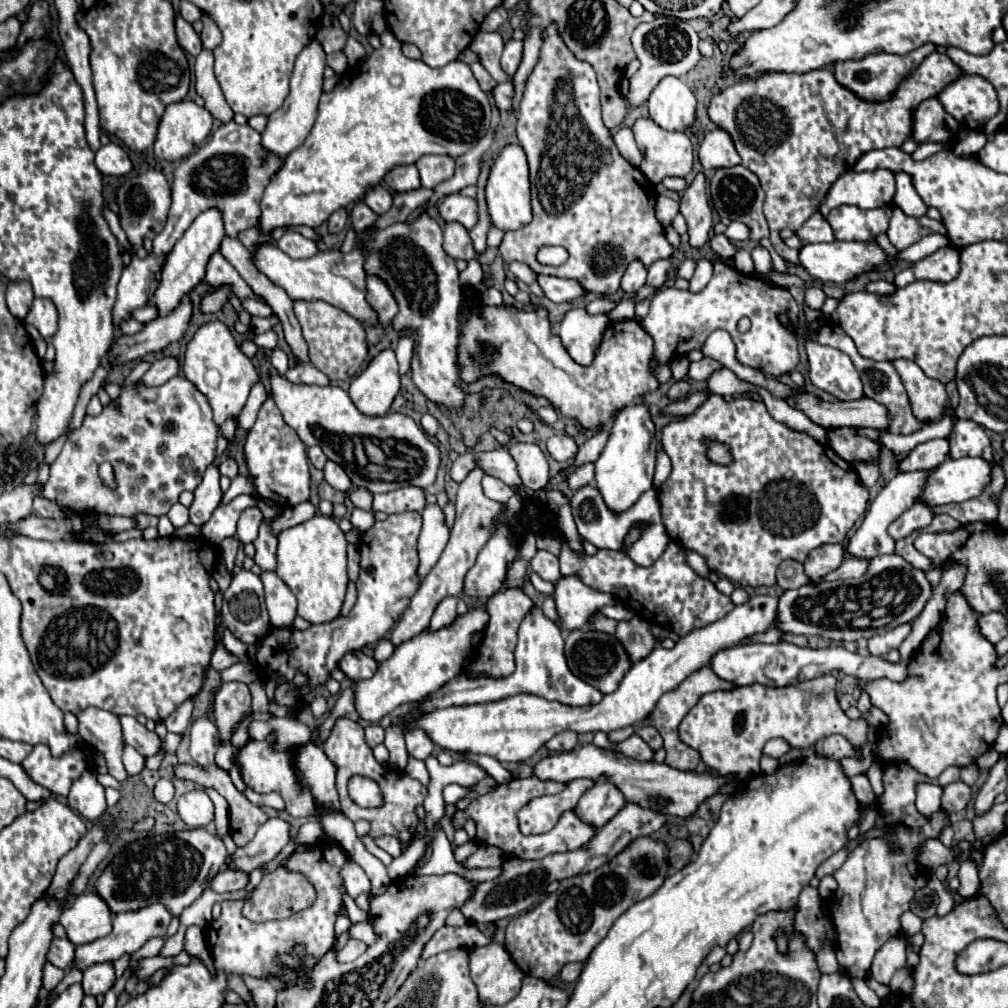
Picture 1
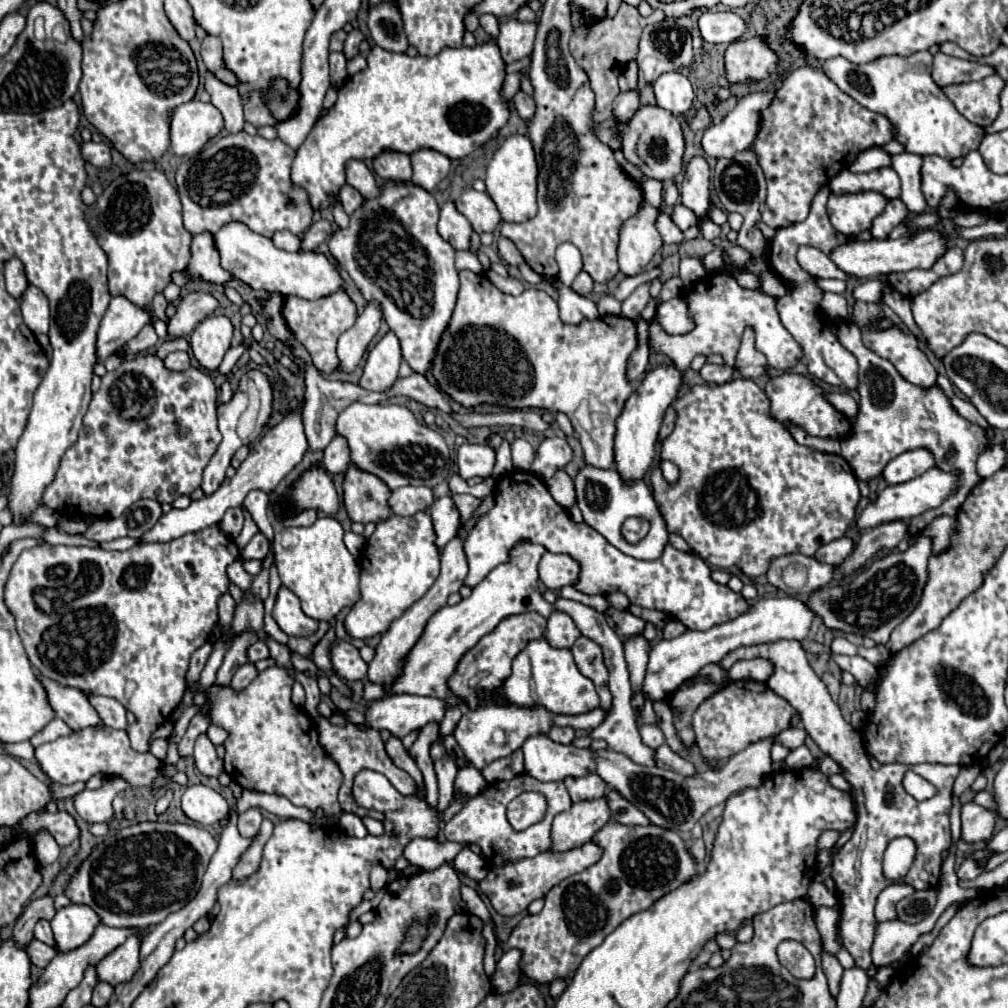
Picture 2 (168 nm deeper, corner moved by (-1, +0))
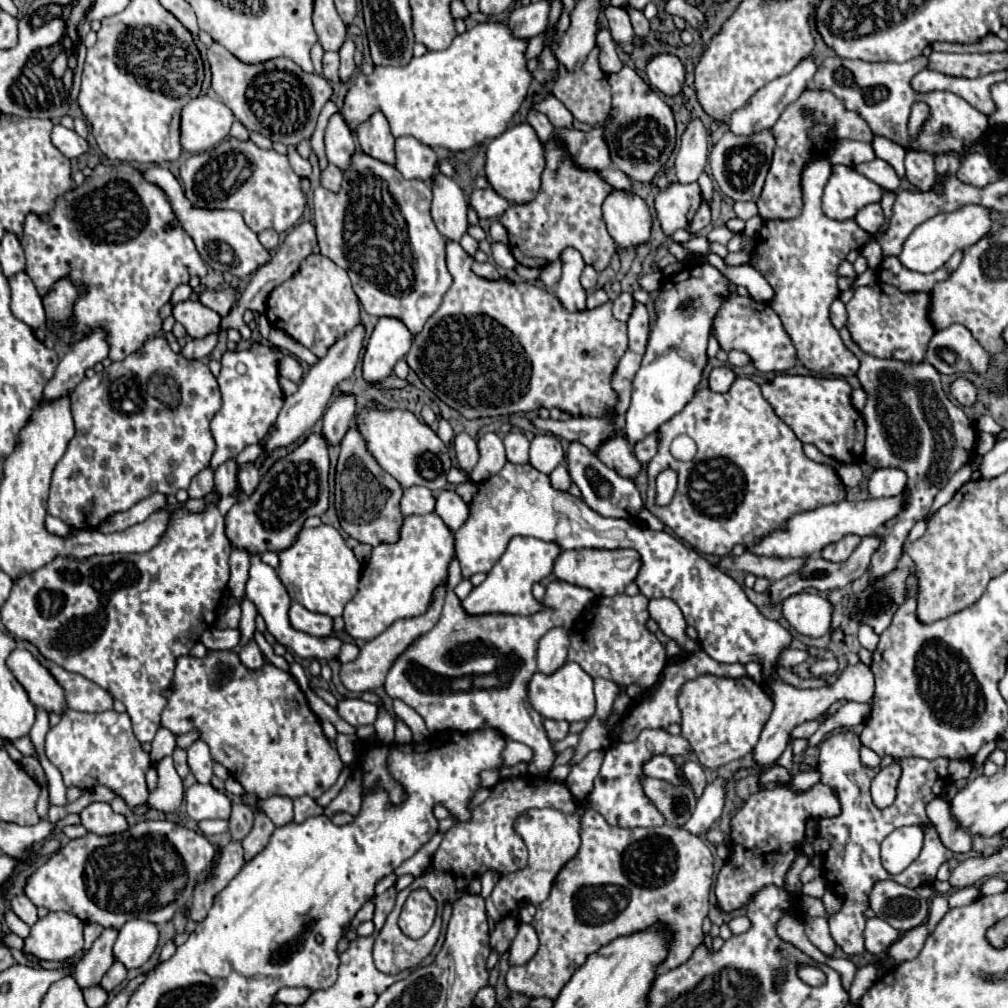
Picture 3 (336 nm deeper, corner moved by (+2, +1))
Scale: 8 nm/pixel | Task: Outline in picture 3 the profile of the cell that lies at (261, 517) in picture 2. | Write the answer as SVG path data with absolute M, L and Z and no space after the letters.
M249 463L249 465L245 465L245 467L241 469L239 481L241 481L241 489L243 489L243 493L245 493L247 497L255 493L255 489L259 487L259 481L261 481L261 479L259 479L259 471L255 469L253 463Z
····················
All of the records need repeating exactly, except for the pictures.

Picture 1
Picture 2 (168 nm deeper, corner moved by (-1, +0))
Picture 3 (336 nm deeper, corner moved by (+2, +1))
Scale: 8 nm/pixel | Task: Outline in picture 3 the profile of the cell that lies at (261, 517) in picture 2. | Write the answer as SVG path data with absolute M, L and Z and no space after the letters.
M249 463L249 465L245 465L245 467L241 469L239 481L241 481L241 489L243 489L243 493L245 493L247 497L255 493L255 489L259 487L259 481L261 481L261 479L259 479L259 471L255 469L253 463Z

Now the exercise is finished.